*** Material for this task ***
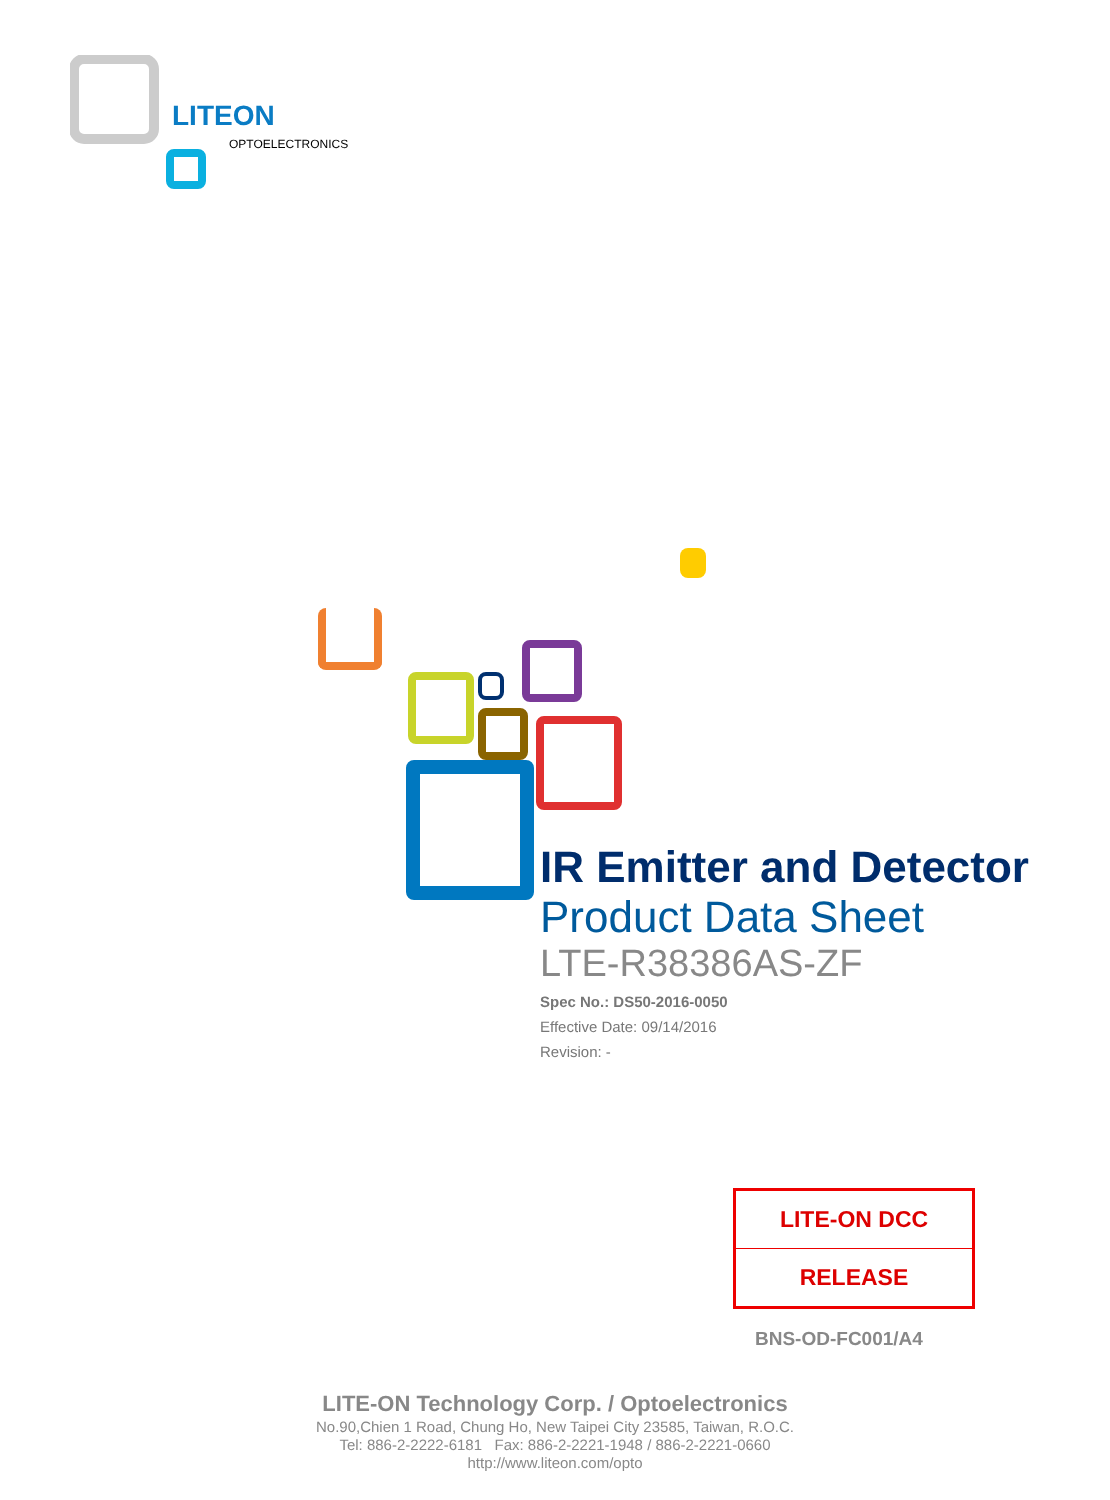LITEON
OPTOELECTRONICS
IR Emitter and Detector
Product Data Sheet
LTE-R38386AS-ZF
Spec No.: DS50-2016-0050
Effective Date: 09/14/2016
Revision: -
LITE-ON DCC
RELEASE
BNS-OD-FC001/A4
LITE-ON Technology Corp. / Optoelectronics
No.90,Chien 1 Road, Chung Ho, New Taipei City 23585, Taiwan, R.O.C.
Tel: 886-2-2222-6181 Fax: 886-2-2221-1948 / 886-2-2221-0660
http://www.liteon.com/opto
*** End of Material for this task ***
Please write out, exactly as they appear, only the lines from the one holding "BNS-OD-FC001/A4" through the end of the data.

BNS-OD-FC001/A4
LITE-ON Technology Corp. / Optoelectronics
No.90,Chien 1 Road, Chung Ho, New Taipei City 23585, Taiwan, R.O.C.
Tel: 886-2-2222-6181 Fax: 886-2-2221-1948 / 886-2-2221-0660
http://www.liteon.com/opto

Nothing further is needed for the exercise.